Riccardo Nobili (1859–1939) was an Italian painter, writer, and antiquarian.

==Biography==
Nobili was born in Florence, then in the Grand Duchy of Tuscany, but part of the Kingdom of Italy when it was formed in 1861, and moved to Paris as an adult. His mother, Elena Nobili (born 1833), was a painter. He studied painting at the Academy of Fine Arts of Florence under Antonio Ciseri and Telemaco Signorini, attending also the Scuola Libera del Nudo. In Paris, he frequented the l’Académie Julian. He specialized in Genre painting. He exhibited at Livorno in 1886, the small canvases Pioggia e In birreria, and at the 1887 Società Promotrice, he displayed the nostalgic vedute of La piazza del Vecchio Mercato, Florence, a view of a neighbourhood destroyed during the urban renewal of the late 19th century. Among other works are: L'amor mio verrà dal mare. In 1938, he painted a portrait of Gioconda Mary Hulton (1887–1940) found at Attingham Park in England.
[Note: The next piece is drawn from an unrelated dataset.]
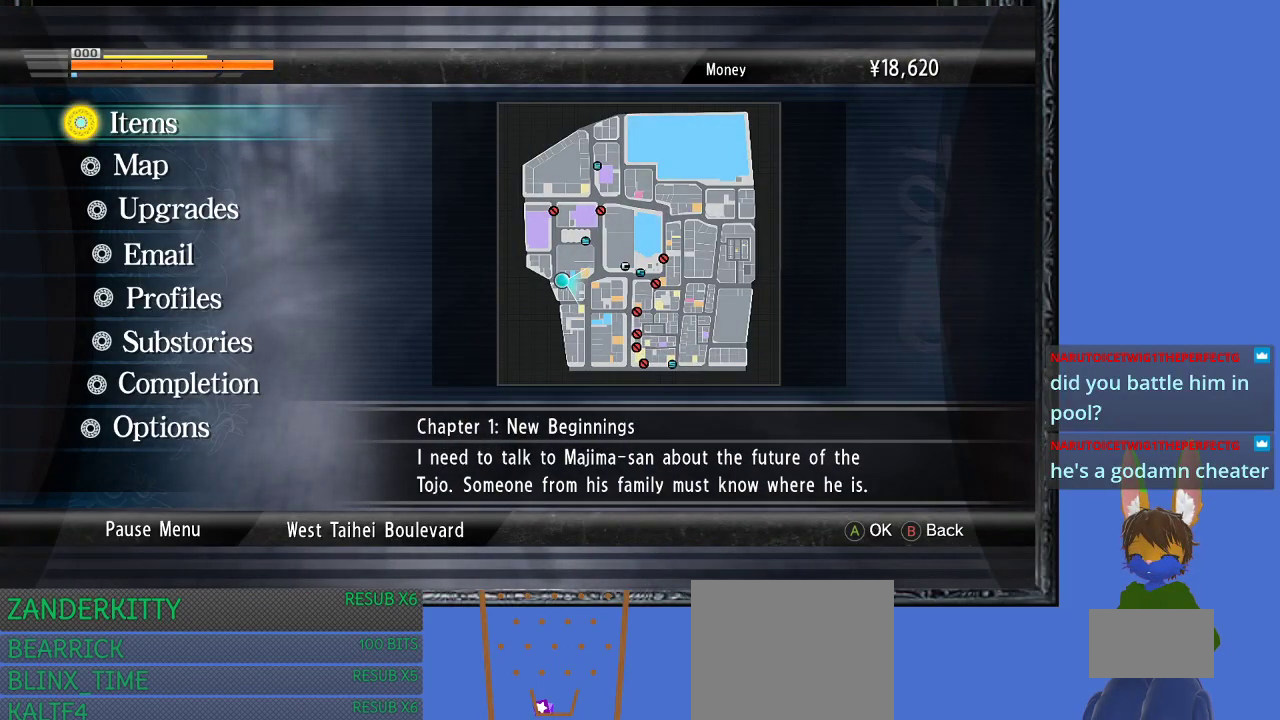
{"buttons": [], "left_stick": "center", "right_stick": "center", "events": []}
Nobili also became a novelist and a writer on the subject of art forgeries. His novel A Modern Antique: A Florentine Story documents events surrounding an appraiser of Italian Renaissance works. He is better remembered for his text on the Gentle art of faking; a history of the methods of producing imitations & spurious works of art from the earliest times to the present (1922)

In 1933, Nobili married Grace Cleveland Porter (1880–1953), the daughter of William Dodge Porter, and the grand-niece of U.S. president Grover Cleveland. She volunteered in Italy during World War I as a nurse with the Red Cross in an Italian hospital, and as Director of Recreation Services in Italian War Hospitals in Rome under the auspices of the YMCA. She wrote Negro Folk Singing Games and Folk Games of the Habitants and Mammina Graziosa (1916). Nobili received awards and decorations from the Italian government for her war service. Owing to her extraordinary service to Italy, despite being a Protestant, she was granted special permission to be buried next to her husband in the family chapel near Florence. Her papers were left to Smith College.